Cx (pedantic C-language variants)
Programming Language Concepts (book) creates variants of C called C1, C2, C3, C4, and C5 entirely for instructional purposes. The examples are from the book. SIMPLESEM listings are given line numbers that should be omitted in reality. Stray ?, +, * correspond to their meanings in Perl regexps.
Contents
C1
A lexical variant of a subset of C.
Features
- Simple types
- No dynamic memory
- All primitive types
- Fixed-size arrays
- Structures
- Simple statements
- get(...) is a builtin to read stdin (e.g., get(i,j))
- print(...) is a builtin to write stdout
- No functions
- Entire program is within main()
Sample
main() { int i, j; get(i, j); while(i != j) if(i > j) i -= j; else j -= i; print(i); }
Equivalent SIMPLESEM
0: set 0, read 1: set 1, read 2: jumpt 8, D[0] = D[1] 3: jumpt 6, D[0] <= D[1] 4: set 0, D[0] - D[1] 5: jump 7 6: set 1, D[1] - D[0] 7: jump 2 8: set write, D[0] 9: halt
where D[0] and D[1] are i and j, respectively.
C2
C1, but with simple routines. Note that, unlike in actual C, function definitions (except main()) are suffixed with a ;.
New features
- Simple routines
- Routines can declare their own data
- May access local and (unredeclared) global variables
- No parameters
- No return values
- Routines may call other routines
- Recursion not allowed
- A routine may not call itself (direct recursion)
- A routine may not call (a routine that calls)+ it (indirect recursion)
- Nesting not allowed
Compiling into SIMPLESEM
The assumptions in C1 and C2 allow the size of each unit's activation record (AR) (that is, the layout of D for each routine in SIMPLESEM) to be determined at compile time, and variables can be statically allocated (in absence of nesting, recursion, and dynamic variables, all variables can map permanently to indices of D at compile time). The rules of static allocation are exactly as if all local variables were declared with the static keyword.
The first location in each AR (except main) is reserved for the return pointer for that function. The calling function copies the position number one after the jump to the return pointer before jumping:
14: set 6, 16 15: jump 100
Note that in C2, this is set to a constant (16) and not the more apparently sensible meta-location (ip+1).

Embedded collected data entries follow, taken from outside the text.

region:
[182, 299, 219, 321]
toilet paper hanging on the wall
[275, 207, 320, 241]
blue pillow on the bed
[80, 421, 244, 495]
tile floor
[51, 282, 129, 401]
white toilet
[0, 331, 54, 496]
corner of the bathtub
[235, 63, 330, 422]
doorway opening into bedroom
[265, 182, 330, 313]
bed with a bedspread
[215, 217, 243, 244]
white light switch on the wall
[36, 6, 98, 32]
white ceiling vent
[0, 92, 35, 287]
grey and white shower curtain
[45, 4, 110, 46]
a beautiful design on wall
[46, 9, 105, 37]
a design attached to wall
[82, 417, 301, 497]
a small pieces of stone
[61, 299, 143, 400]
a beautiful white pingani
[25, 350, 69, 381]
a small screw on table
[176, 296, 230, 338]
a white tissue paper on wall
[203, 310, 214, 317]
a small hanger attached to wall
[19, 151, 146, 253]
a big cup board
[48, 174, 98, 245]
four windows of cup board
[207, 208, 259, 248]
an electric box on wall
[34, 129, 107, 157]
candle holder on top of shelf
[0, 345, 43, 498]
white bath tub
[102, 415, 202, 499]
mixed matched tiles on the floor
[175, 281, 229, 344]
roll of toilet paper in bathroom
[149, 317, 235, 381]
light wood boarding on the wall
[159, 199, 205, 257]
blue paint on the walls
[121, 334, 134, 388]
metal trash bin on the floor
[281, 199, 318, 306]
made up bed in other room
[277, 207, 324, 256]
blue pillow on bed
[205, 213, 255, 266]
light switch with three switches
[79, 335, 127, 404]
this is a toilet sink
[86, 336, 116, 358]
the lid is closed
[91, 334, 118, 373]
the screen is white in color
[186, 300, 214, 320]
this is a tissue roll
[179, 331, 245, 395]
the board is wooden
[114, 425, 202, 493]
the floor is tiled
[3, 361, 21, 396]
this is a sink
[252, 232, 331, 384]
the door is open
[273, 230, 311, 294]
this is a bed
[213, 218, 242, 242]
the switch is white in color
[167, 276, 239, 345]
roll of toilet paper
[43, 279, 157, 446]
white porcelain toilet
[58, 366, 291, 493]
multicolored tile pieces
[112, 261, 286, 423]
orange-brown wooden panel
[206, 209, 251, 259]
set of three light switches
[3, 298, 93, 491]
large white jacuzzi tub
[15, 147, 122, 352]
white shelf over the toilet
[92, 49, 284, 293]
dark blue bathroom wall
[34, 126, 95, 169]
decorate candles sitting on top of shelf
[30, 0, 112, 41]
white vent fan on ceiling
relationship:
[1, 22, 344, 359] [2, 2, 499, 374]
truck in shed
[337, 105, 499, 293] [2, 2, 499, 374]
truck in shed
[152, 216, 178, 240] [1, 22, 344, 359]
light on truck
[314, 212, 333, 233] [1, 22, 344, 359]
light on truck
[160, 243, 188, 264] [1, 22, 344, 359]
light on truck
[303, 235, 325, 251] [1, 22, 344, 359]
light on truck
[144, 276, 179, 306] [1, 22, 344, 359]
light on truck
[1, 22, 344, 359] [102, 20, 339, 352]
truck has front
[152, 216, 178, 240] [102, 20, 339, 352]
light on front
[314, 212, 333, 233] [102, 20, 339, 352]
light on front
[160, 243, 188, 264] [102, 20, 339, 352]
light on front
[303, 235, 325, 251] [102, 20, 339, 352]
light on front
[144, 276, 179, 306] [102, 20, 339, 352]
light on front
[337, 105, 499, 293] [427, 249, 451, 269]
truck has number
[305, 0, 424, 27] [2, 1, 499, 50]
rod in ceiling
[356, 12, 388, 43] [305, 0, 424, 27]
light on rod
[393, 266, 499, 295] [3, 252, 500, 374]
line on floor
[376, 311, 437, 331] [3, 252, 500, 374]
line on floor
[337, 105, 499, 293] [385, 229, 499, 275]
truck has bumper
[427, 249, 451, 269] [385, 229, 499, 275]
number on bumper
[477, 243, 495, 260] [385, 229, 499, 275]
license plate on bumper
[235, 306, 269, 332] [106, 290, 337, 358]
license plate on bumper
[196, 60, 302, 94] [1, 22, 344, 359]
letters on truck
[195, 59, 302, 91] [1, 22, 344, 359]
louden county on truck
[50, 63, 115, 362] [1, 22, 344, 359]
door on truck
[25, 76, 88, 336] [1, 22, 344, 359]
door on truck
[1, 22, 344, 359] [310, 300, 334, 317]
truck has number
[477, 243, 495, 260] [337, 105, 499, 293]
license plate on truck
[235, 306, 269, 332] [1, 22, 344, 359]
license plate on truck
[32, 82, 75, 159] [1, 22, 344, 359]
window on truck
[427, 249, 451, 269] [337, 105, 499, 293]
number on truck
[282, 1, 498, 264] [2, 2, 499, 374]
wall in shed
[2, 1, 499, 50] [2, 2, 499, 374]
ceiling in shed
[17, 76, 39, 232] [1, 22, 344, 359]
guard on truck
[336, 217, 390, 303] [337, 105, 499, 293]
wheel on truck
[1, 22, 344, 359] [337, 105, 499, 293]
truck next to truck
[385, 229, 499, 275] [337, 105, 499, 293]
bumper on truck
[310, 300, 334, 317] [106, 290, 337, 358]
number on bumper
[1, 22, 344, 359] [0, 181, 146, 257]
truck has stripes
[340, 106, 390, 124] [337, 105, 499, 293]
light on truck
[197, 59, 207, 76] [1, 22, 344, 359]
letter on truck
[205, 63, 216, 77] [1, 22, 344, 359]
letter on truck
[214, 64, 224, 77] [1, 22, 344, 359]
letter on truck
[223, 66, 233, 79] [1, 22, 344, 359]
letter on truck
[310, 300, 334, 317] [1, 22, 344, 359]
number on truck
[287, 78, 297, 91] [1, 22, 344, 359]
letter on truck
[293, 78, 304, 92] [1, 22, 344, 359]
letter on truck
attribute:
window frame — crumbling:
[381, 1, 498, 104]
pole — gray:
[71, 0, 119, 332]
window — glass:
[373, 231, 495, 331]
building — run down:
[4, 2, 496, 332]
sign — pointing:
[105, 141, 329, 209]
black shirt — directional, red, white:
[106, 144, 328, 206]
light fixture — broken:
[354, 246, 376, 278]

Then, the corresponding routine ends by jumping back using the pointer.
jump D[6]
Layout
- Global declaration*
- (Routine definition|routing declaration)*
- main(), which is a routine that is automatically executed and cannot be explicitly called
Sample
int i = 1, j = 2, k = 3; alpha() { int i = 4, l = 5; ... i += k + l; ... }; beta() { int k = 6; ... i = j + k; alpha(); ... } main() { ... beta(); ... }
C2'
C2, but with support for incremental/separate compilation. The extern keyword is used to declare externals:
extern beta(); extern int k;
As program files are compiled individually, addresses are given relative to the beginning of the code block (in C) or the AR (in D), and resolved later by a linker.